In this video, Anthropic AI Safety Researchers Mrinank Sharma, Jerry Wei, Ethan Perez, and Meg Tong discuss the development of constitutional classifiers as a method to defend AI systems against jailbreaks. They explain how this approach enhances robustness while preserving model helpfulness.

AI Jailbreaks Constitutional Classifiers Universal Jailbreaks Swiss Cheese Model Synthetic Data

Takeaways

  • Universal jailbreaks are especially dangerous because they enable non-experts to consistently bypass safeguards with a single, reusable strategy across multiple malicious queries.
  • A layered defense model, inspired by the Swiss cheese metaphor, is more effective because it combines independently imperfect systems that collectively cover each other's weaknesses.
  • AI safety requires not only technical innovation but operational maturity, including clear threat models, robust testing protocols, and iterative human-in-the-loop evaluations.
  • Practical AI safety requires balancing helpfulness and harm prevention, rejecting simplistic extremes such as over-blocking or under-guarding, to maximize positive user impact.
  • Preventing AI jailbreaks is not about achieving perfect security but about raising the effort and expertise needed to exploit systems beyond the reach of typical users.

Summary

A team of AI safety and alignment researchers at Anthropic outline a layered approach to safeguarding advanced language models against ‘‘jailbreak’’ attacks, in which users bypass internal filters to extract harmful or disallowed information. They define a jailbreak as any prompting strategy that consistently circumvents model safeguards, emphasizing the special danger posed by ‘‘universal jailbreaks’’—single, reusable prompts that work across many different harmful queries. To address this risk, they propose the Swiss cheese model of safety, in which multiple overlapping defenses each cover different ‘‘holes’’ in the system’s protection.

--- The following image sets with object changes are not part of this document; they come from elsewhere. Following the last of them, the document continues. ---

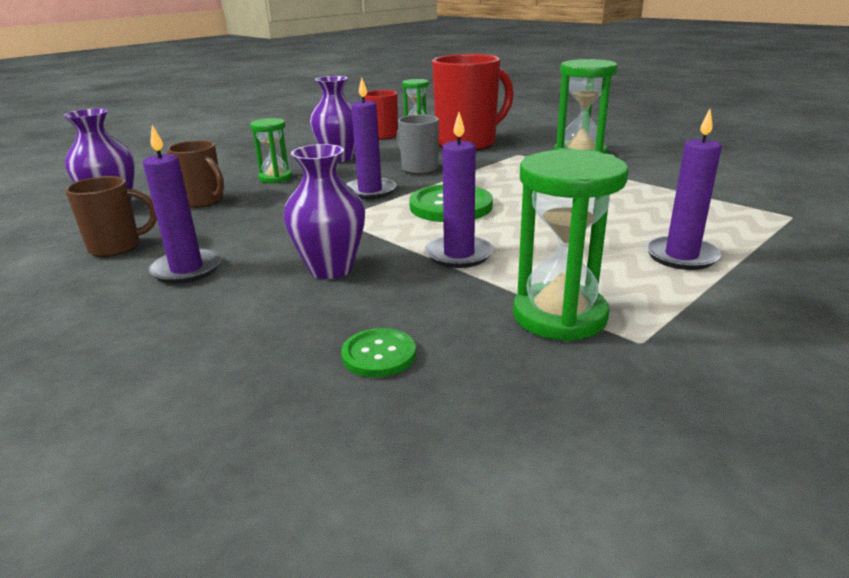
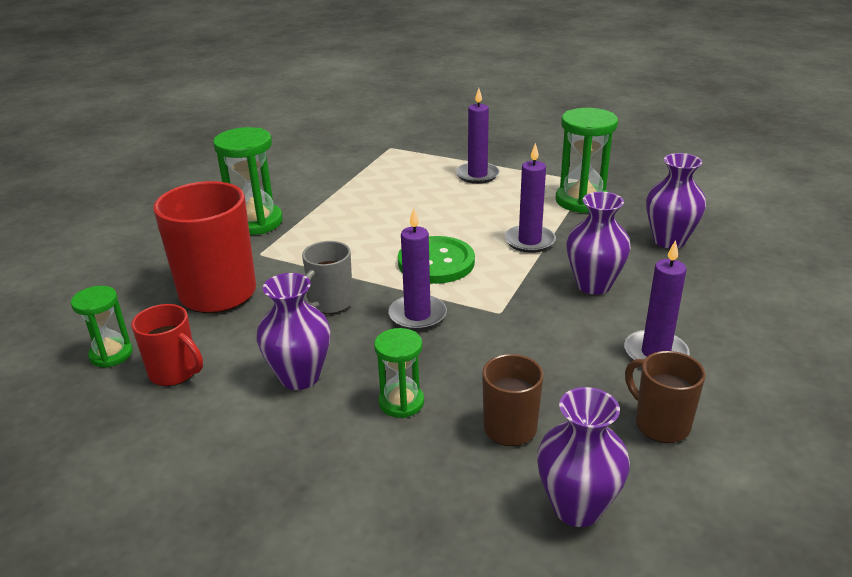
camera: 110 degrees left, 5 degrees up
green button [341,328,416,377] -> purple vase [646,153,706,249]

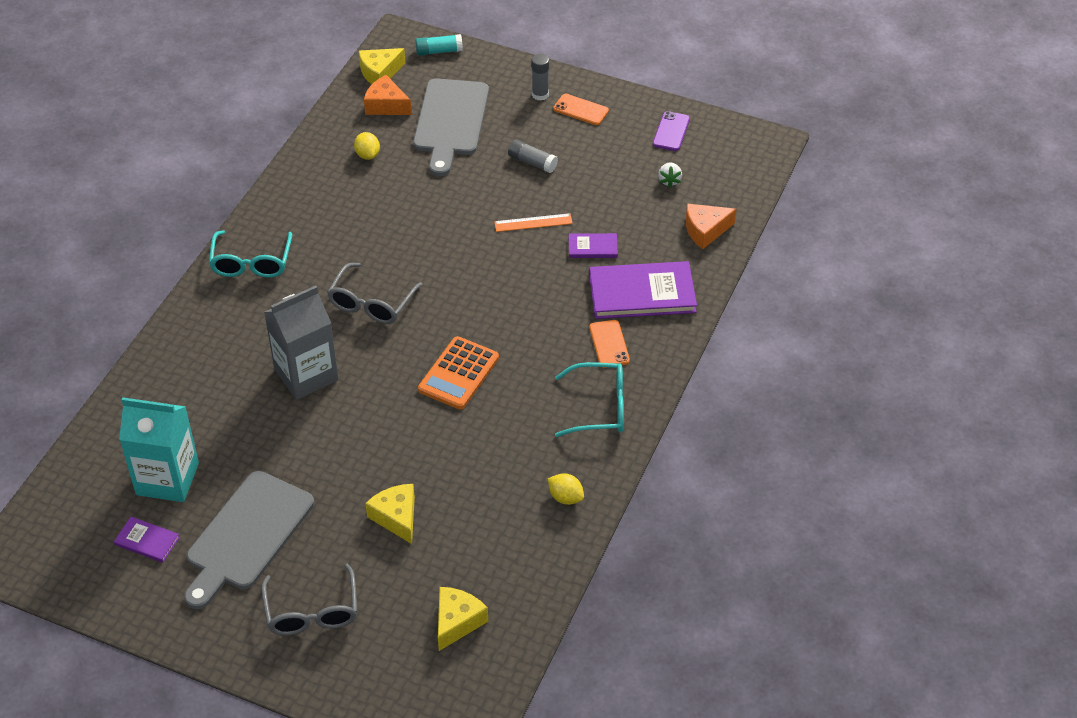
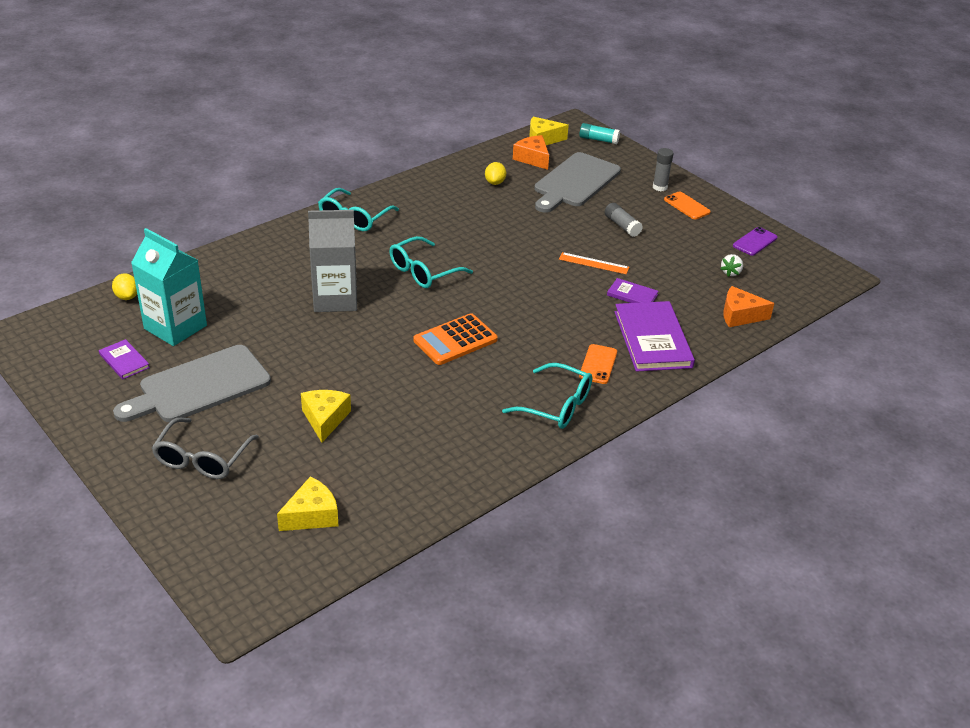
camera: 25 degrees right, 10 degrees down
grey glasses [327,263,423,324] -> turquoise glasses [389,236,473,288]
yellow lemon [548,473,584,505] -> yellow lemon moved to [112,273,137,300]
purple book [589,261,697,319] -> purple book turned 60 degrees clockwise [614,301,695,372]

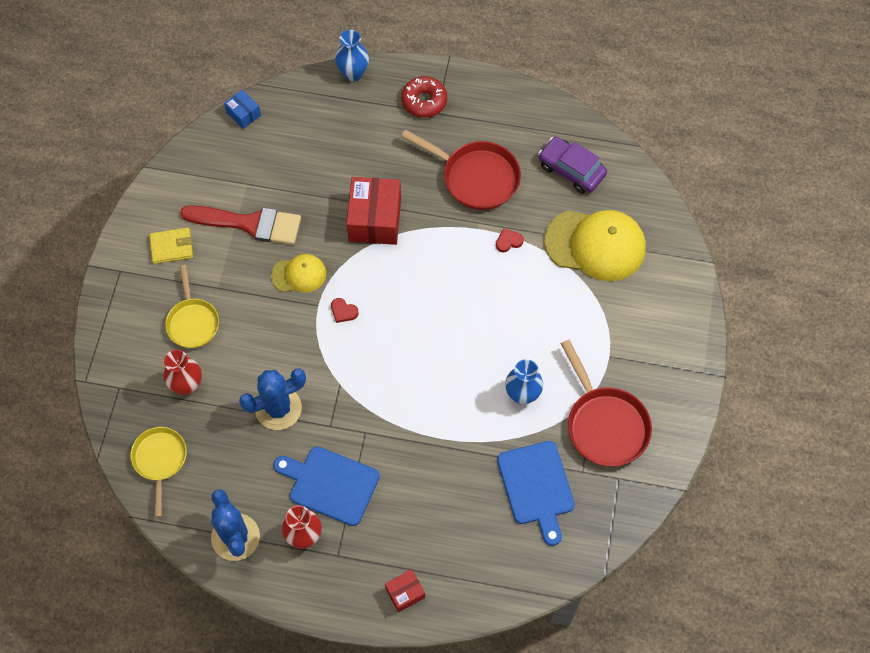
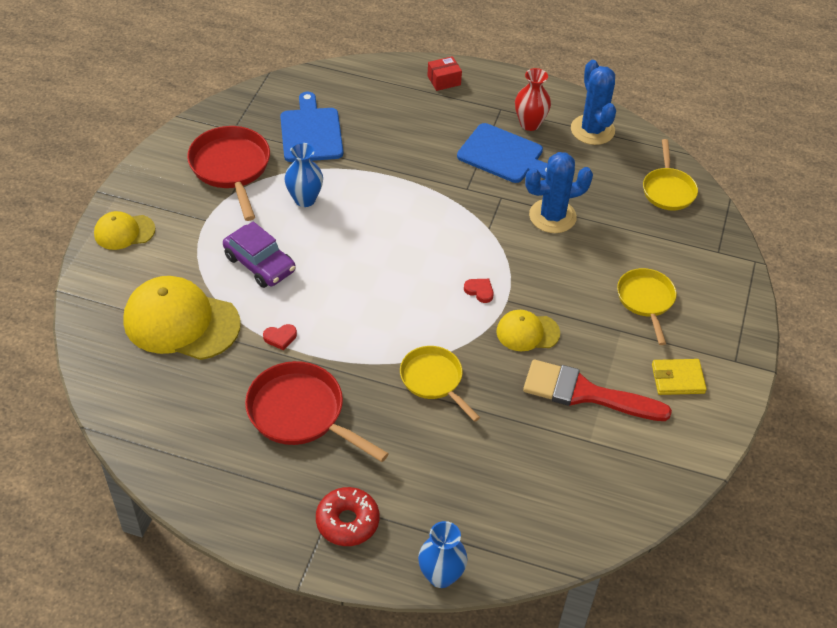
camera: 175 degrees left, 15 degrees down
red vase [163,350,202,395] -> none
blue box [224,90,261,129] -> none
red box [346,177,401,245] -> yellow pan [400,346,480,422]
purple car [538,137,607,194] -> purple car moved to [223,221,296,288]
none -> yellow cap [94,211,155,250]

The core technical solution is a set of ‘‘constitutional classifiers’’—lightweight natural language classifiers trained on synthetic data generated by large models themselves. One classifier inspects the entire user input, another evaluates the model’s real-time output, and the model itself may still refuse based on its internal safety training. The classifiers are guided by a ‘‘constitution’’ of rules that enumerate categories of harmful requests (such as methods for weapons of mass destruction) and benign ones (such as writing poetry). By generating thousands of synthetic variations of each category, the team produces a large, flexible dataset that can be updated instantly whenever new threats appear.

In a public red-teaming demonstration, eight specific high-risk questions were released to external testers. Without the new defenses, universal jailbreaks could be found within minutes; with constitutional classifiers, it took over 3,750 hours of collective effort before a single universal bypass was discovered. Meanwhile, false refusals of benign queries dropped from over 40% to under 0.4% on real production traffic. The researchers stress that this represents a significant improvement rather than a final solution—they recommend ongoing rapid-response processes, offline monitoring, bug bounty programs, and human review of flagged outputs to maintain safety. They frame this work within Anthropic’s Responsible Scaling Policy, which mandates sufficient jailbreak robustness before deploying models with new capabilities. The presentation concludes with reflections on the research process, lessons learned about engineering under fixed safety standards, and the broader challenge of making AI safety research practical and deployable.